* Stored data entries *
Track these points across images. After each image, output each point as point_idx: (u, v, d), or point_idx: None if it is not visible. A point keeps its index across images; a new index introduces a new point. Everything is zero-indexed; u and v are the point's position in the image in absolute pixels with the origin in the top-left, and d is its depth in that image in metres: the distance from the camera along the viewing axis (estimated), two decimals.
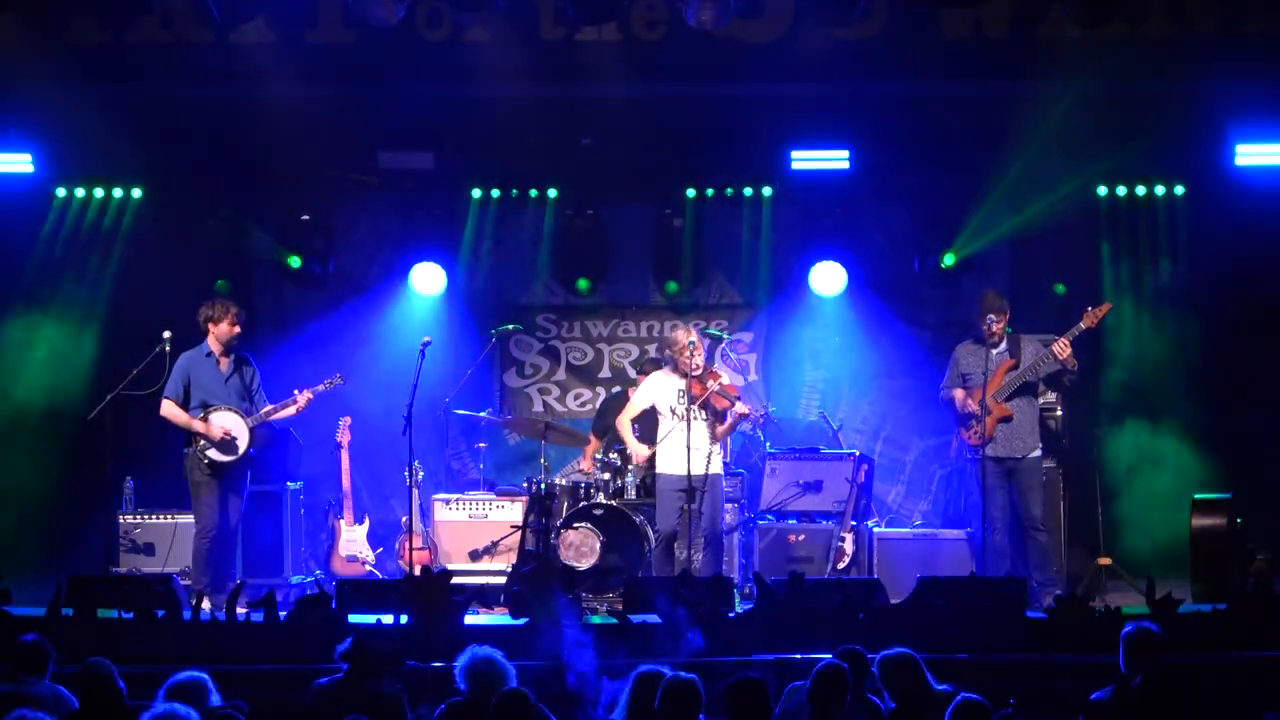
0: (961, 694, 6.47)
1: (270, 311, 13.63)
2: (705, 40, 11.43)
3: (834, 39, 11.60)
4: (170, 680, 6.59)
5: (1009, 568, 10.79)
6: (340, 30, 11.72)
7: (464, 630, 8.85)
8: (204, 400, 10.82)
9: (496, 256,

* Work instructions *
No line before the one containing "4: (170, 680, 6.59)" belongs in the answer; give again exactly that line and all lines after it through the end of the data.

* Response to this exercise *
4: (170, 680, 6.59)
5: (1009, 568, 10.79)
6: (340, 30, 11.72)
7: (464, 630, 8.85)
8: (204, 400, 10.82)
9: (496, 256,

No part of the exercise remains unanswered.